It occurred to me the other day, in a slow-witted way, that one’s mood is rather like the weather. Some days are dreich, some cloudless, but mostly round these parts, it’s showers and sunny periods. There’s not much point in complaining about it; just wrap up and get on with whatever you are supposed to be about. You could imagine the late Duke of Edinburgh saying as much. I don’t suppose he would have had much time for his grandson’s book, whose German translation is entitled „Reserve“. But nowadays the quality of reticence, of being reserved, the stiff upper lip if you will, has rather fallen out of fashion. It’s okay not to be okay. So we say, let’s talk about the weather.
I haven’t read Prince Harry’s book. I said in my German class last week that I was waiting for it to be remaindered. Then I would pop into Waterstones and say, “Have you got a spare spare spare?” It was a cheap gag. I’m not proud of it.
When I was a medical student the psychiatrists were keen on making a distinction between “reactive” or “exogenous” depression on the one hand, and “endogenous” depression on the other. You might be low, on the one hand, because outrageous fortune had just hurled too many slings and arrows at you, or, on the other because of some chemical imbalance in the brain which depressed your “affect” no matter what your external circumstances were. The distinction was not clear-cut; there could be a progression from reactive to endogenous depression because sooner or later life’s endless vicissitudes would alter the brain’s hard wiring. You might say, “Life eventually got to me.” In this sense, endogenous depression was seen as a more serious illness than reactive depression, more likely to culminate in an altered mental state, a psychosis. The voices might tell you to kill yourself. This was the end of the spectrum psychiatrists were interested in. Talking therapies were not so much in vogue.
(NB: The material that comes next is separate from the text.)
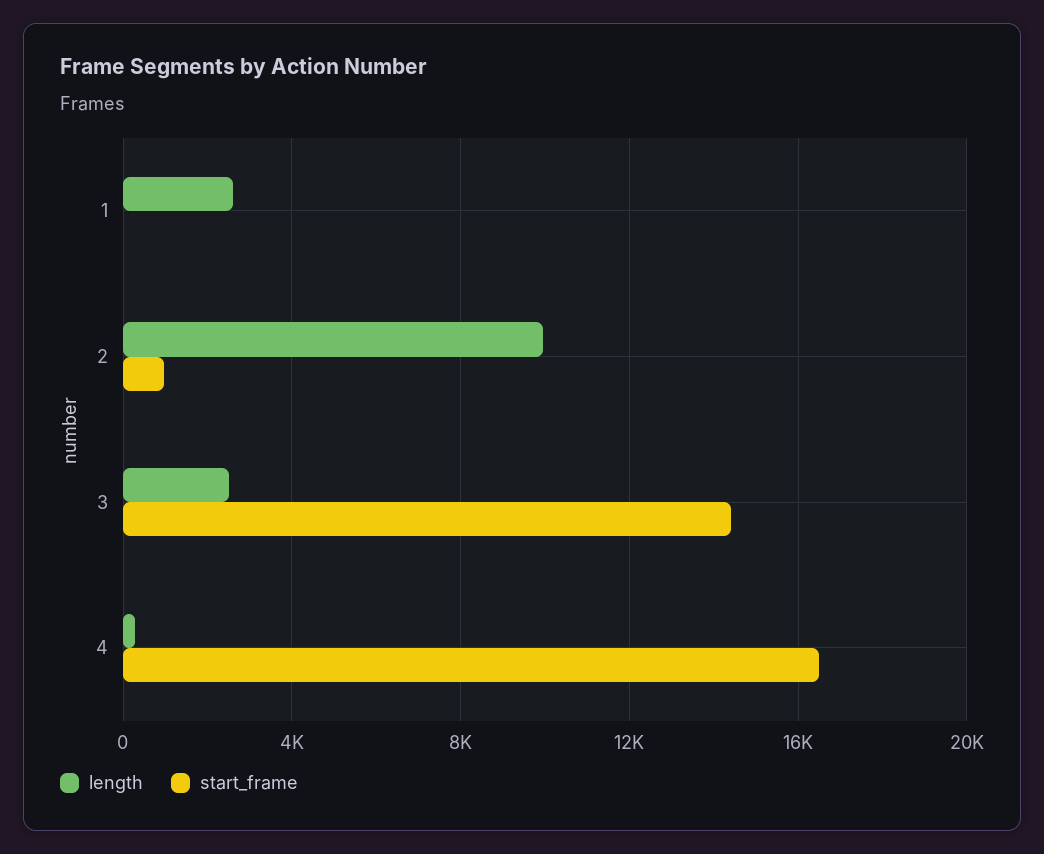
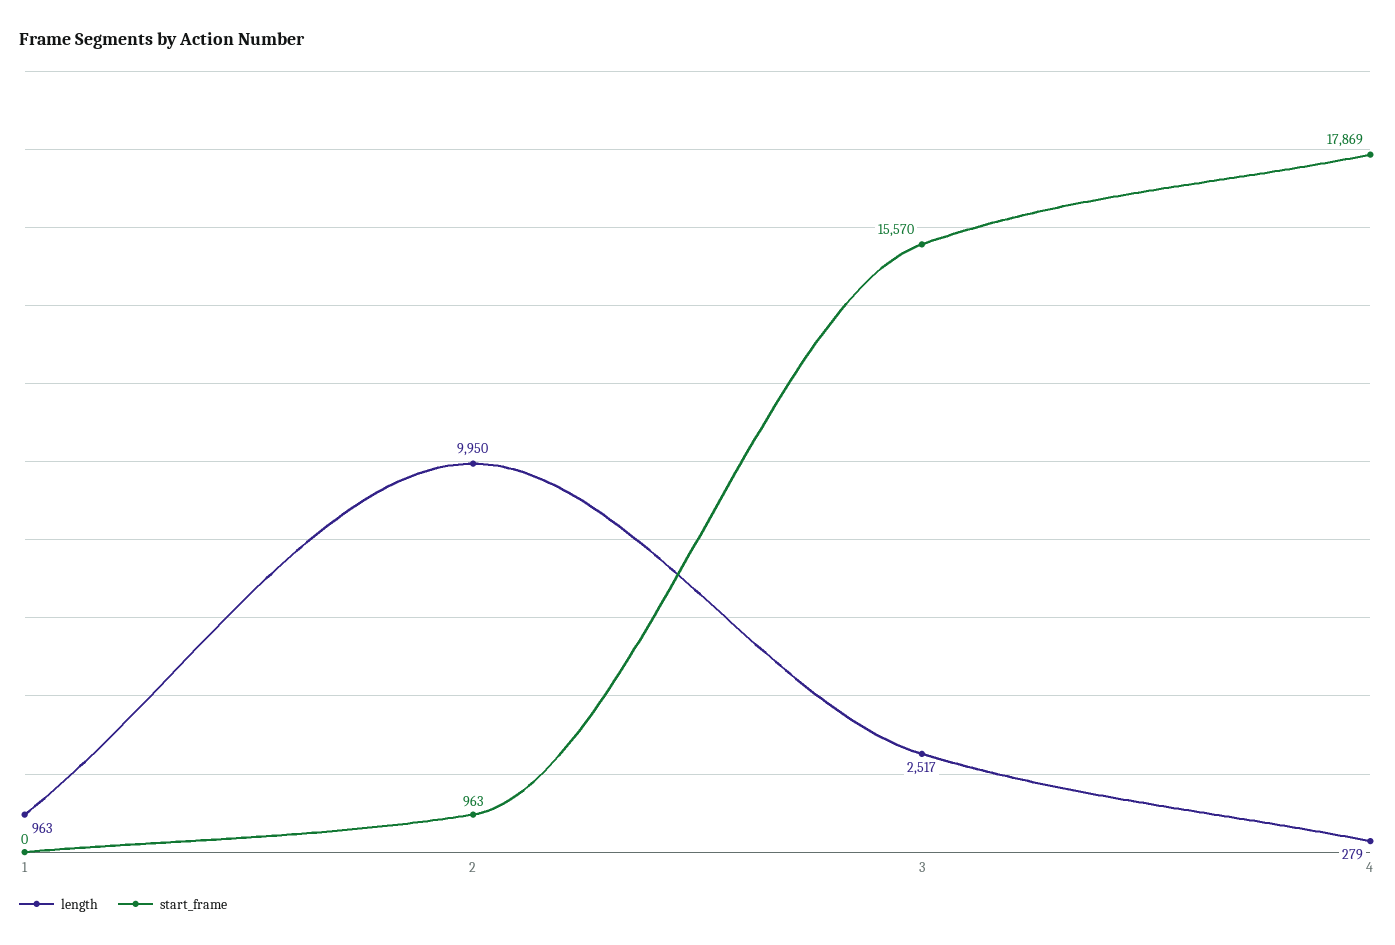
length, 1: 2500 -> 963
start_frame, 3: 14500 -> 15570
start_frame, 4: 16500 -> 17869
I remember the lecture when these theories were being propounded. My neighbour leant over, shook his head, and whispered to me, “It’s all reactive.” I don’t know why he thought that. Maybe he looked at the patients, and at how miserable their lives were, and concluded than in their shoes he would be just as wretched. But if he was right, then you might argue that depression was hardly a medical condition at all, rather a social one, and that its treatment would involve an attempt to improve a patient’s living conditions. Yet at the time, major depression was seen as an organic disease, to be treated by interfering with neurotransmission, using potent drugs such as the tricyclic antidepressants. The trouble with the tricyclics was that they were very dangerous in overdose, and after all, depressed patients were liable to overdose. The selective serotonin reuptake inhibitors, SSRIs, were yet to come on the market.
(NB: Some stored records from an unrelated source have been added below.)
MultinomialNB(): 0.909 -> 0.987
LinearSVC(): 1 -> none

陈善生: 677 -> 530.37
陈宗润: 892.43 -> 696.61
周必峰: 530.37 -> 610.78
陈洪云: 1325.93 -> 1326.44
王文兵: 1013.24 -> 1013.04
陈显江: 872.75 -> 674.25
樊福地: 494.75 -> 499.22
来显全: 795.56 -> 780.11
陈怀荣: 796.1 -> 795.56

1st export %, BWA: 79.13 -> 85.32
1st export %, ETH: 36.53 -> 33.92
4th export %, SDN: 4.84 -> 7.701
Electroconvulsive therapy, ECT, was still in vogue. Here, the idea was that if depression really was a disease of neurotransmission, then somehow you could “wipe the slate clean” by passing an electric current across the brain. I suppose it was analogous to treating ventricular fibrillation by passing a current across the heart, thereby “defibrillating” the rogue arrhythmia and bringing the heart muscle to a standstill in the hope that it would recommence in normal sinus rhythm. ECT’s immediate effect was to cause an epileptiform convulsion. Thereafter, it was hoped, the brain in quietude would revert to something more like its normal self. The first locum I ever undertook as a medical student was in a psychiatric hospital and I assisted at a weekly ECT session. The therapy was performed, mercifully, under general anaesthetic. The anaesthetist was a cheerful young woman with a very sunny personality and the clinic was always a happy one. I often wondered whether it was actually the weekly contact with her that improved the patient’s mood. Or could it have been the general anaesthetic itself, rather than the ECT?
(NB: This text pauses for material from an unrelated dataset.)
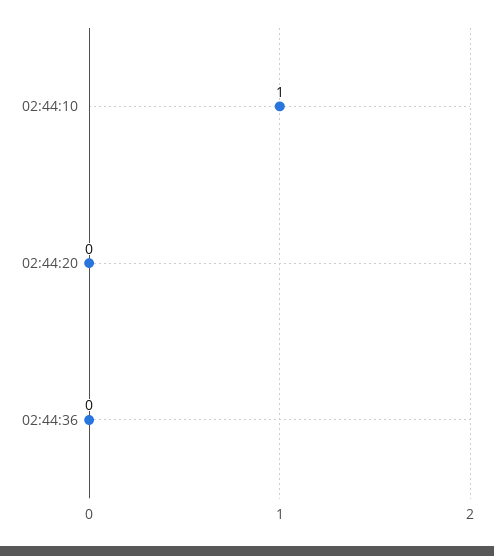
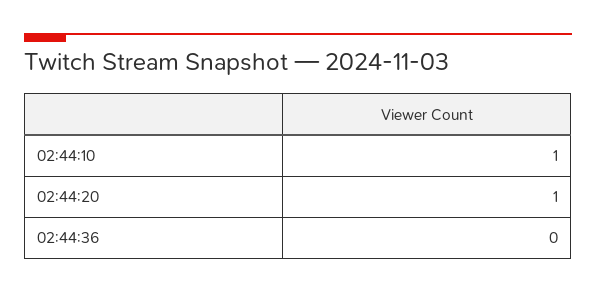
02:44:20: 0 -> 1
ECT still fulfils a role, albeit more limited, but this sense of “wiping the slate clean” still persists in state-of-the-art therapies, for example, involving the use of hallucinogenic drugs to reset the brain’s myriad connections. Professor David Nutt, head of Imperial College London’s Centre for Psychedelic Research researches this field, using Psilocybin, a component of magic mushrooms, under strict monitoring conditions. (Don’t try this at home.) You may imagine the use of such drugs to be controversial, and indeed Prof Nutt is no stranger to controversy. He used to be chairman of the Advisory Council on the Misuse of Drugs (ACMD). He told the government that horse-riding was more dangerous than ecstasy, so they sacked him.
Nowadays, the distinction between reactive and endogenous depression has rather fallen out of favour, and psychiatrists are more inclined simply to note the severity of the condition in terms of its impact on the patient’s life. (To return to the weather analogy, is this a short-lived squall, or is it what the inhabitants of Auckland have just experienced, the worst weather event in 200 years? I look at the pictures of the Auckland streets, so familiar to me, turned into rivers. Fortunately, New Zealanders are extremely resilient.)
The mood-weather analogy is not purely theoretical. Seasonal Affective Disorder is a real entity. The climate continues to change, there is war in Europe, earthquakes abroad, rampant inflation at home, strikes and rumours of strikes, bile on social media, violence in the classroom…
Yet whose mood is not now beginning to lift, despite this winter of discontent, at the sight of banks of snowdrops, and the prospect of longer days? I await, with buoyancy and hope, the crocuses. And then the daffodils.